Modifying a checkpoint
Occasionally it may be necessary to change a setting of a partially trained model. For example, a model may have been successfully pre-trained, but the fine-tuning failed, and one may wish to change the fine-tuning settings without starting from scratch. Since the model setting are all stored with the checkpoint, they just need to be changed.
The script dingo_append_training_stage allows for appending a model stage or replacing an existing planned stage. It will fail if the stage has already begun training, so be sure to use it on a sufficiently early checkpoint.

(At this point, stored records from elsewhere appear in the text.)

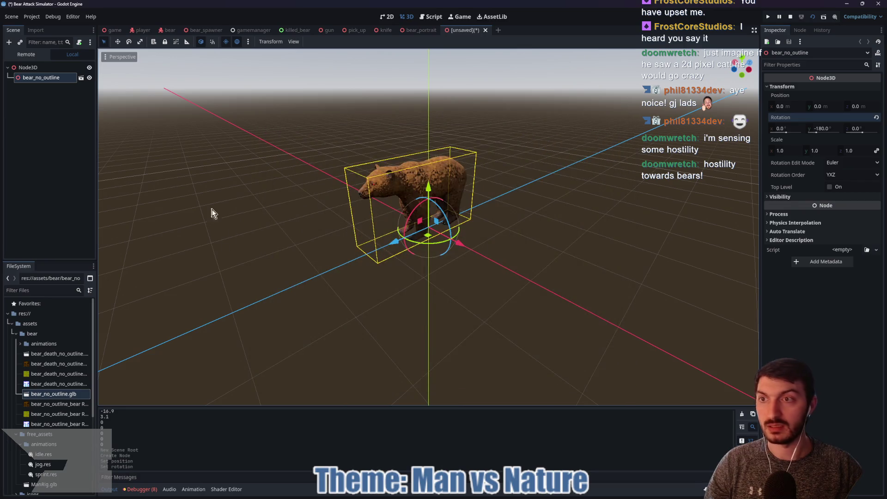
pyautogui.rightClick(44, 78)
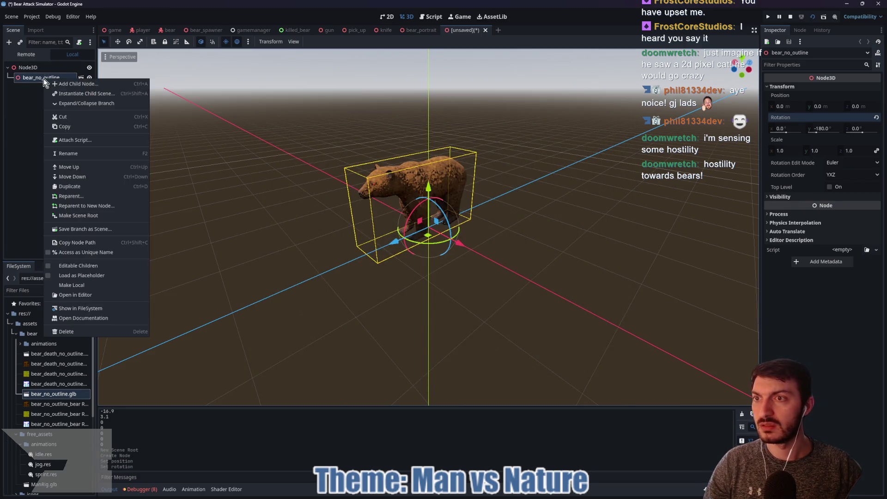
pyautogui.click(78, 265)
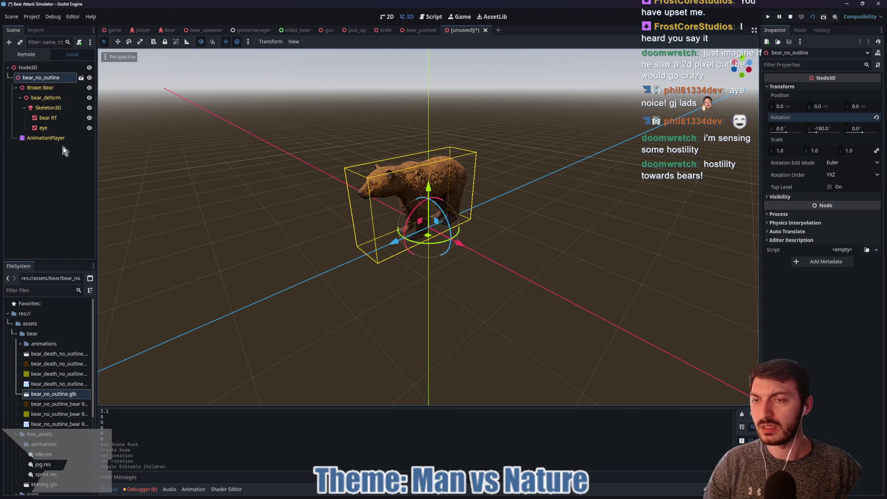
pyautogui.click(44, 108)
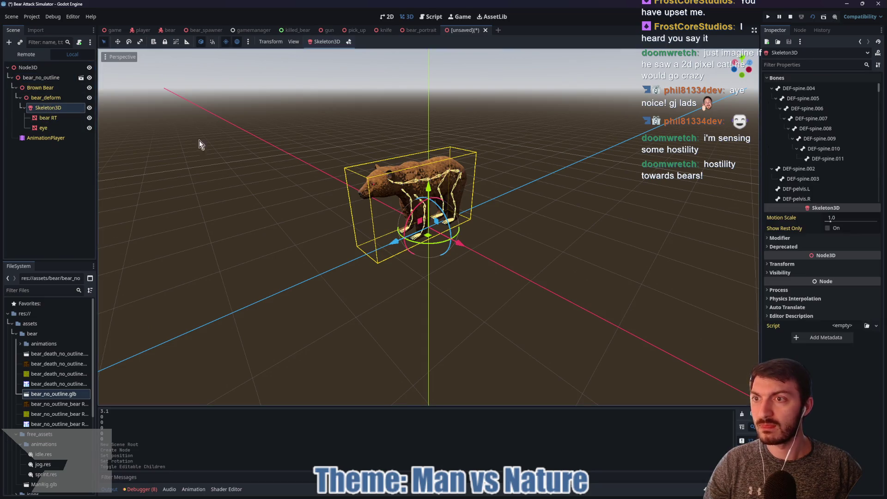
pyautogui.click(771, 98)
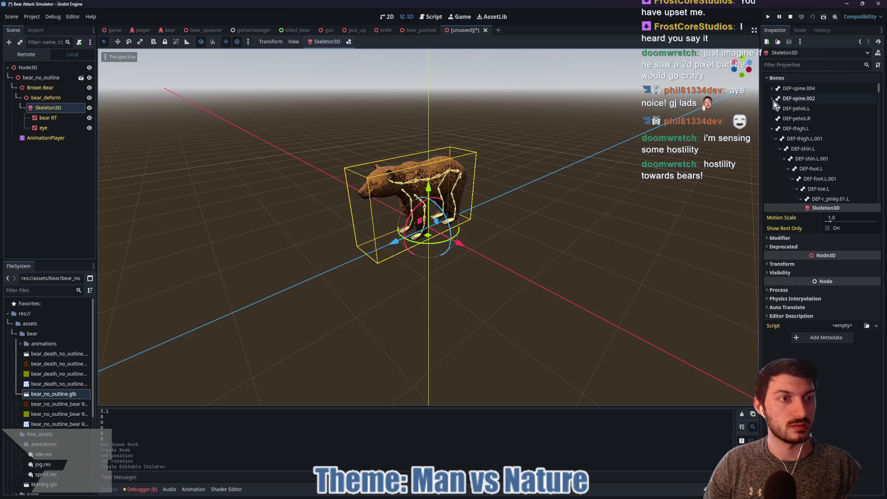
pyautogui.click(772, 128)
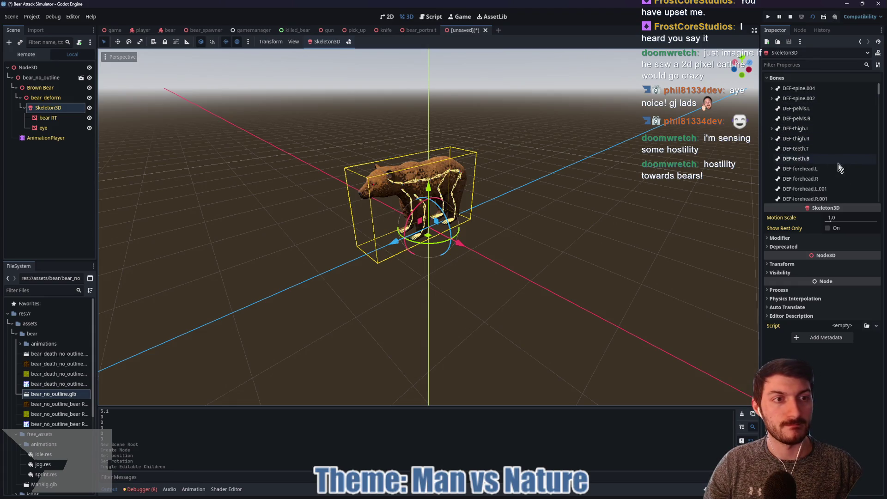
pyautogui.scroll(-5, 806, 160)
pyautogui.scroll(-5, 806, 160)
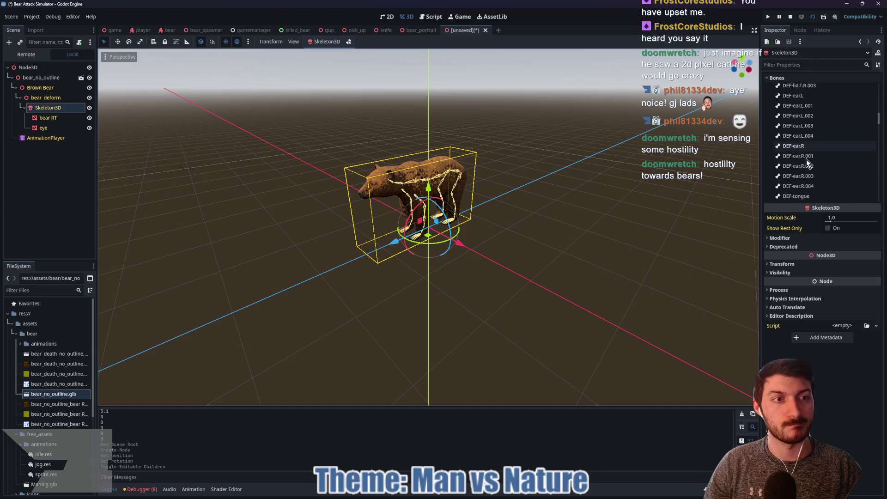
pyautogui.scroll(-5, 806, 162)
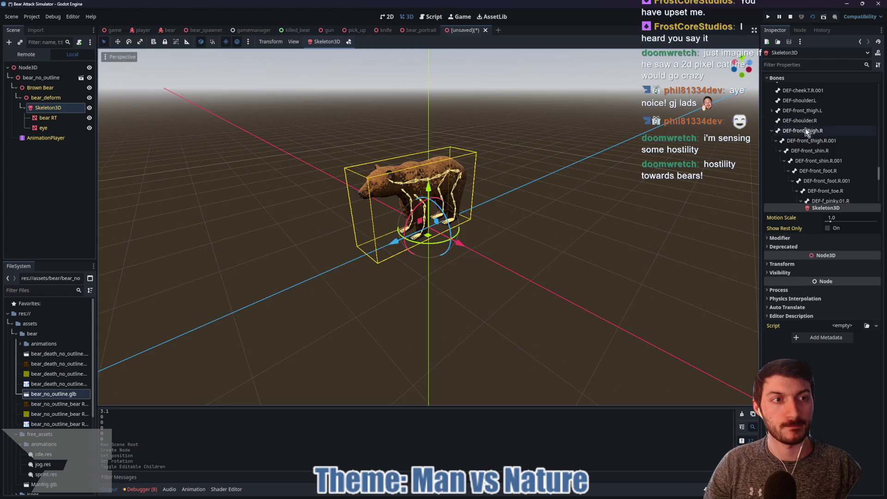
pyautogui.click(772, 110)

usage: dingo_append_training_stage [-h] --checkpoint CHECKPOINT --stage_settings_file STAGE_SETTINGS_FILE --out_file OUT_FILE [--replace REPLACE]
optional arguments:
-h, --help show this help message and exit
--checkpoint CHECKPOINT
--stage_settings_file STAGE_SETTINGS_FILE
--out_file OUT_FILE
--replace REPLACE
For more detailed adjustments to the training settings the script one can use the script compatibility/update_model_metadata.py.
usage: update_model_metadata.py [-h] --checkpoint CHECKPOINT --key KEY [KEY ...] --value VALUE
optional arguments:
-h, --help show this help message and exit
--checkpoint CHECKPOINT
--key KEY [KEY ...]
--value VALUE
Warning
Modifications to model metadata can easily break things. Do not use this unless completely sure what you are doing!